Relocalisation de la production via un partenaire japonais
D’ici là, Standing Ovation poursuit sa politique de partenariats. Dernier en date, celui signé en avril avec Tetra Pack, leader mondial suédo-suisse de l’emballage alimentaire. Objectif : optimiser la production en améliorant les processus de séparation et de purification des protéines, fournir des équipements et de solutions clés en main et accompagner la jeune pousse dans son augmentation d’échelle. Un atout de plus pour réussir sa phase d’industrialisation et parvenir à produire d’importants volumes.
Pour l’heure la production est sous-traitée en Slovaquie, mais Standing Ovation, lauréate du programme French Tech 2030, compte bien relocaliser sa production en France.

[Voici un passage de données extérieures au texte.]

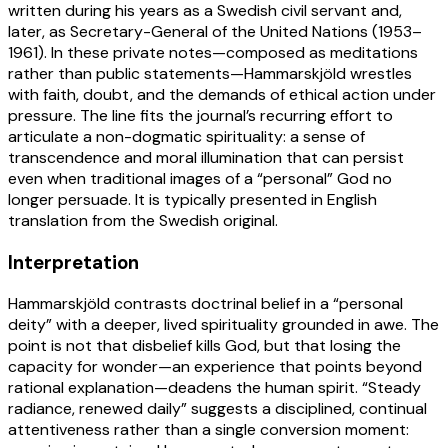
written during his years as a Swedish civil servant and,
later, as Secretary-General of the United Nations (1953–
1961). In these private notes—composed as meditations
rather than public statements—Hammarskjöld wrestles
with faith, doubt, and the demands of ethical action under
pressure. The line fits the journal’s recurring effort to
articulate a non-dogmatic spirituality: a sense of
transcendence and moral illumination that can persist
even when traditional images of a “personal” God no
longer persuade. It is typically presented in English
translation from the Swedish original.
Interpretation
Hammarskjöld contrasts doctrinal belief in a “personal
deity” with a deeper, lived spirituality grounded in awe. The
point is not that disbelief kills God, but that losing the
capacity for wonder—an experience that points beyond
rational explanation—deadens the human spirit. “Steady
radiance, renewed daily” suggests a disciplined, continual
attentiveness rather than a single conversion moment:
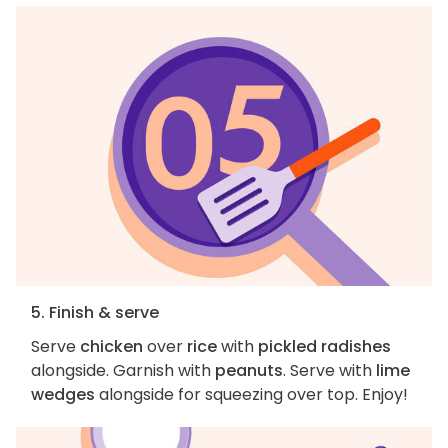
5. Finish & serve
Serve
chicken
over
rice
with
pickled radishes
alongside. Garnish with
peanuts
. Serve with
lime
wedges
alongside for squeezing over top. Enjoy!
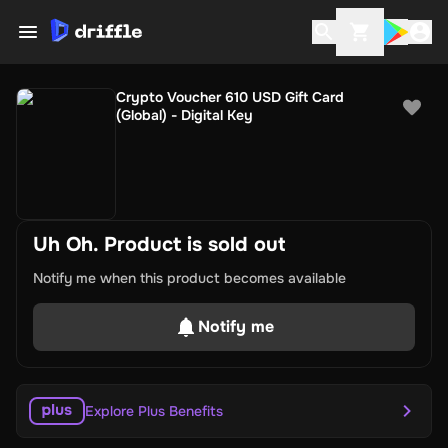
Crypto Voucher 610 USD Gift Card
(Global) - Digital Key
Uh Oh. Product is sold out
Notify me when this product becomes available
Notify me
Explore Plus Benefits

Pour cette opération, elle compte une nouvelle fois sur un partenariat avec une grande entreprise, japonaise en l’occurrence. L’usine de la filiale européenne d’Ajinomoto Foods, qui produit depuis 20 ans des ingrédients et des additifs à Nesle, près d’Amiens, et maîtrise la fermentation de précision, sous-traitera la production.
Diversification des marchés
Noué en janvier 2025, ce partenariat, décisif pour passer à l’échelle industrielle, doit permettre à la Food tech de servir directement ses clients. En attendant, Standing Ovation garde le cap sur le marché américain, malgré l’actuelle guerre commerciale lancée par Donald Trump.
« Nous regardons également le marché canadien et des pays plus lointains mais mûrs pour notre produit comme l’Australie, la Nouvelle-Zélande et la Corée du Sud, précise Yvan Chardonnens. Nous travaillons également à d’autres applications de notre technologie dans l’agroalimentaire, car on retrouve de la caséine partout, dans le pain industriel, la viande ou les pâtes, mais aussi dans la cosmétique, par exemple pour produire du collagène végane. » Sky is the limit !
Grâce au portage à l’international de multinationales comme Bel, cette jeune pousse de la Food tech née en pleine crise sanitaire de l’allergie alimentaire d’un nourrisson s’assure un avenir en pleine santé ! « La caséine et la fermentation de précision suscitent beaucoup d’intérêt de la part des industriels, mais la concurrence est rude, concède le dirigeant. Le secret c’est qu’il faut aller très vite. »
📖✨🧠 Les leçons :
- Collaborer étroitement avec les équipes de R&D d’une grande entreprise, tout en veillant à ne pas divulguer ses secrets de fabrication, accélère l’internationalisation et son apprentissage.
- Savoir s’entourer est primordial. En choisissant un profil aussi expérimenté qu’international pour diriger la jeune pousse, le cofondateur a pu se recentrer sur la recherche.
- L’export et plus largement l’international nourrissent l’industrie française. C’est une entreprise japonaise qui va prendre en charge la production en France.